World number one Ashleigh Barty will go into Wimbledon without a warm-up tournament on grass.

However, she says she has recovered from the hip injury which forced her to withdraw from the French Open.

The 25-year-old has the added motivation of it being the 50th anniversary of fellow indigenous Australian Evonne Goolagong Cawley won the first of her two Wimbledon titles.

Barty — who won the junior Wimbledon title in 2011 — will open on Centre Court on Tuesday in what is sure to be an emotion-filled encounter with Carla Suarez Navarro.

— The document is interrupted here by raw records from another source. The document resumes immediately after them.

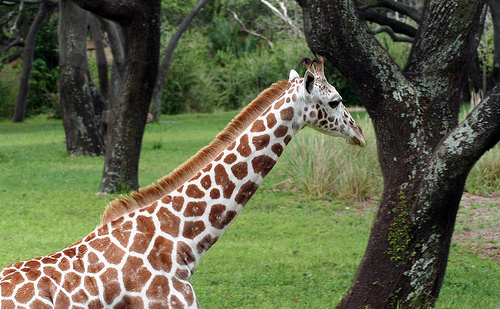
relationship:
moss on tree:
[299, 0, 499, 308] [294, 11, 498, 306]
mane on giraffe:
[88, 76, 289, 223] [4, 54, 371, 304]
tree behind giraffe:
[294, 0, 500, 308] [4, 54, 371, 304]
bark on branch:
[441, 116, 482, 162] [440, 83, 498, 178]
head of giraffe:
[285, 64, 367, 149] [4, 54, 371, 304]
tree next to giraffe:
[294, 11, 498, 306] [4, 54, 371, 304]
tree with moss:
[294, 11, 498, 306] [388, 187, 429, 301]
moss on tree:
[352, 59, 446, 288] [355, 112, 454, 305]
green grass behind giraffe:
[0, 102, 499, 309] [107, 107, 319, 277]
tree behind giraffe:
[294, 0, 500, 308] [66, 74, 342, 268]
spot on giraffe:
[276, 105, 295, 122] [214, 88, 302, 139]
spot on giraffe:
[276, 105, 295, 122] [96, 151, 363, 242]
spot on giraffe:
[257, 143, 280, 177] [16, 61, 326, 270]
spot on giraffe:
[276, 105, 295, 122] [67, 112, 409, 202]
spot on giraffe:
[180, 218, 207, 239] [53, 95, 363, 269]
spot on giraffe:
[167, 180, 206, 206] [77, 124, 328, 272]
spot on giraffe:
[180, 218, 207, 239] [45, 106, 334, 266]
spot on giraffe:
[180, 218, 207, 239] [45, 113, 309, 289]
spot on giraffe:
[144, 232, 178, 273] [4, 54, 371, 304]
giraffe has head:
[4, 54, 371, 304] [286, 45, 375, 154]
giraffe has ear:
[4, 54, 371, 304] [301, 64, 321, 96]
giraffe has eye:
[4, 54, 371, 304] [324, 89, 345, 110]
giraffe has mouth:
[4, 54, 371, 304] [348, 133, 371, 153]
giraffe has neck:
[4, 54, 371, 304] [173, 80, 300, 256]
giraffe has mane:
[4, 54, 371, 304] [88, 76, 289, 223]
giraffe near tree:
[4, 54, 371, 304] [294, 11, 498, 306]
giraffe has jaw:
[4, 54, 371, 304] [317, 111, 351, 138]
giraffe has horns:
[4, 54, 371, 304] [293, 53, 325, 76]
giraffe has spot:
[4, 54, 371, 304] [230, 158, 251, 179]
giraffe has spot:
[4, 54, 371, 304] [148, 233, 175, 273]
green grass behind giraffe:
[12, 74, 397, 296] [4, 54, 371, 304]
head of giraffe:
[285, 53, 365, 149] [4, 54, 371, 304]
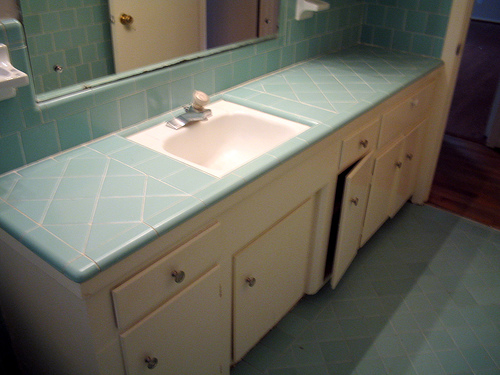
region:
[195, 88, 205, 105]
The knob of the sink.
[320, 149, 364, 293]
The open cabinet door.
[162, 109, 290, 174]
The basin of the sink.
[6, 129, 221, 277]
The counter on the left side of the sink.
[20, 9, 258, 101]
The mirror above the sink.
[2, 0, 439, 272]
blue tiles with white grout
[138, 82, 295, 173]
white sink in the countertop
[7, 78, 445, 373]
white cabinets under the sink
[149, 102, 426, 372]
silver knobs on white cabinets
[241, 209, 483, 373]
shadows on the floor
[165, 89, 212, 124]
faucet and handle on sink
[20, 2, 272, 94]
mirror above the sink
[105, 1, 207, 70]
door reflected in mirror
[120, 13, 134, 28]
door knob reflected in mirror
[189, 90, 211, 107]
The knob of the sink.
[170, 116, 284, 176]
The basin of the sink.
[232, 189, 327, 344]
The cabinet door in the middle.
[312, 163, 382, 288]
The open cabinet door.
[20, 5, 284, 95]
The mirror above the sink.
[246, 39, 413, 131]
The counter of the sink area on the right.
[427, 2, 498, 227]
The open doorway in the bathroom.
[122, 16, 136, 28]
The door knob on the door.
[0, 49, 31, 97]
The toothbrush holder on the left.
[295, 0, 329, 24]
The toothbrush holder on the right.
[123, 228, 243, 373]
white drawers on sink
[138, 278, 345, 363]
brown cabinets under sink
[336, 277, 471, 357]
green tile on floor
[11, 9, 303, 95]
mirror is above sink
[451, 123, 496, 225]
red carpet outside bathroom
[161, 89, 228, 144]
dull nickel finish on faucet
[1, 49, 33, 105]
white soap dish near mirror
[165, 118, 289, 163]
the sink is pink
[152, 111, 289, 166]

The 32-year-old Spaniard, playing in her final Wimbledon, remarkably returned to the circuit this year after an eight-month battle with cancer.

Barty, despite never getting further than the fourth round, says she dreams about winning the title.

Barbora Krejcikova is the form player after her surprise triumph in the French Open.

Grass, though, is a foreign surface to the 25-year-old Czech but she has done her research having discussed it both with her late compatriot and former coach Jana Novotna (Wimbledon champion in 1998) and legend Martina Navratilova.

Krejcikova takes on 18-year-old Dane Clara Tauson in her opening match.

One player who will remind spectators of what fun it was to watch tennis before coronavirus will be American teenager Coco Gauff. As a 15-year-old she lit up the 2019 tournament both on and off the court after reaching the last 16 having come through the qualifiers.